Ainsi, toute la vie de l’Église puise la révélation de Dieu dans la personne historique du Christ, comme l’atteste le Nouveau Testament. Le Nouveau Testament a donc le sens d’un enseignement dogmatique suprême et primordial, par rapport auquel tous les autres modes de révélation (y compris l’Ancien Testament et les dogmes ultérieurs) représentent ses interprétations – au sens existentiel le plus profond de l’interprétation, telle que nous l’avons définie plus haut, c’est-à-dire des manières de vivre l’être comme une nouvelle relation entre Dieu, l’homme et le monde.
Conclusion : Ni l'interprétation de l'Ancien Testament ni celle des dogmes ne peuvent ignorer le fait historique et la personne du Christ, car cela signifierait introduire un nouveau mode de révélation, plus complet et plus élevé que celui du Christ. De cela découlent de nombreuses conclusions spécifiques, mais je retiens les suivantes :
A. La Divine Eucharistie, en tant que relation tangible la plus élevée (et donc connaissance) avec Dieu, reste la forme parfaite de révélation au sens personnel et existentiel (« et nos mains l’ont touchée »).
B. La vision de Dieu (theoptia), que ce soit à travers les saintes icônes ou à travers l'expérience ascétique, est toujours une contemplation de la lumière incréée dans le Christ et jamais indépendante de Lui, c'est-à-dire qu'elle est essentiellement une christophanie (il faut le souligner pour éviter des malentendus qui, malheureusement, se multiplient). Il suffit de citer comme preuve l'argument de saint Jean Damascène, de saint Théodore le Studite et d'autres en faveur de la vénération des icônes, selon lequel c'est l'incarnation qui exige que les icônes soient vénérées comme formes de la révélation de Dieu, ainsi que les hésychastes, qui comprennent la lumière incréée comme la lumière du Thabor, c'est-à-dire le rayonnement du corps historique du Christ.
Revenant à la relation entre l’Écriture et les dogmes, nous constatons que tout dogme, quel que soit le sujet auquel il se réfère (même la Sainte Trinité), est essentiellement une explication de la réalité du Christ, à travers laquelle Dieu se révèle comme une relation existentielle vécue, c’est-à-dire comme vérité.
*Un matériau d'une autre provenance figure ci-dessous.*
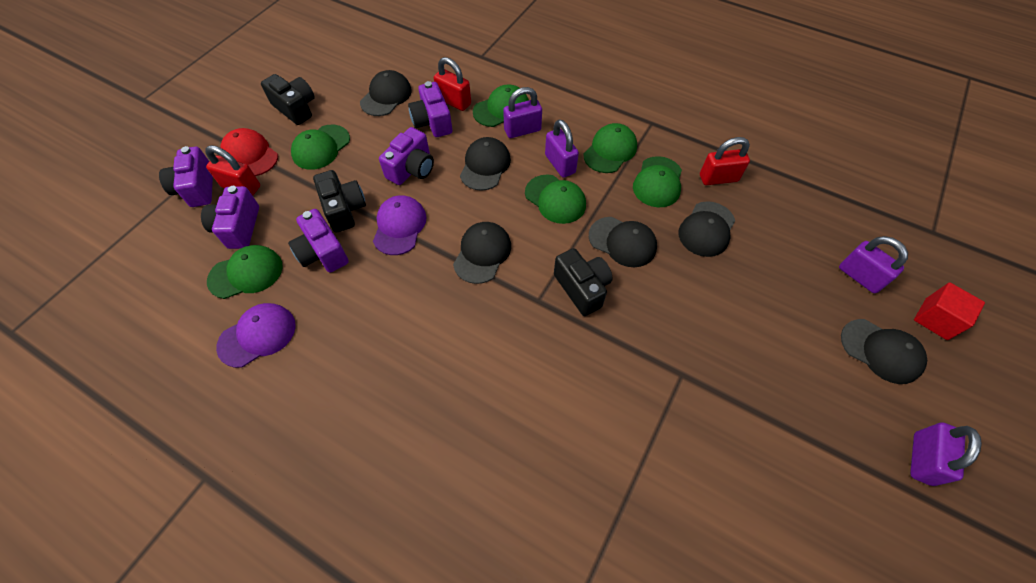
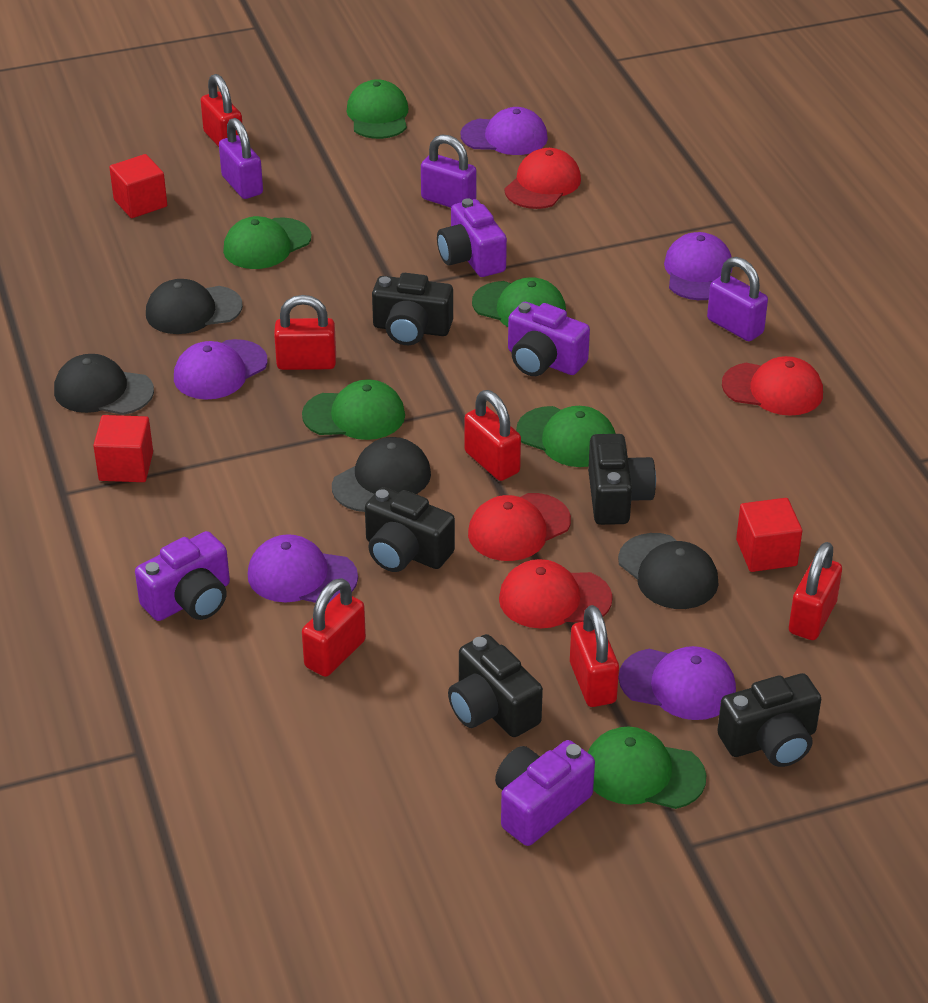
black camera: 3 -> 5
black cap: 6 -> 4
purple camera: 5 -> 4
purple cap: 2 -> 5
purple padlock: 4 -> 3
red cap: 1 -> 4
red cube: 1 -> 3
red padlock: 3 -> 6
Ce n’est pas un hasard, par exemple, si le premier concile œcuménique, bien qu’il ait posé les bases de la théologie triadique, l’a fait à l’occasion et sur la base de la vérité sur la personne du Christ – il en va de même pour tous les conciles œcuméniques ultérieurs, même lorsqu’ils ont abordé des sujets différents.
Cela signifie que l'expérience apostolique, attestée dans la Bible, constitue l'enseignement dogmatique premier et fondamental, dont les autres dogmes ne font qu'interpréter. Par conséquent, aucun dogme ne peut contredire cette expérience, mais seulement l'éclairer. L'expérience et la tradition apostolique sont d'une importance décisive pour le dogme.
Ainsi naît une continuité des dogmes, une relation entre eux, qui peut être comparée à des icônes du Christ peintes par différents hommes à différentes époques et avec les outils que chaque époque fournit. Cette relation a à la fois une dimension externe – fidélité à la tradition antérieure et en fin de compte à la Bible – et une dimension interne – préservation de la même relation existentielle entre Dieu, l’homme et le monde qui s’est réalisée et révélée dans le Christ.
Extrait de : Conférences sur la dogmatique chrétienne {Μαθήματα Χριστιανικής Δογματικής (1984-1985)}.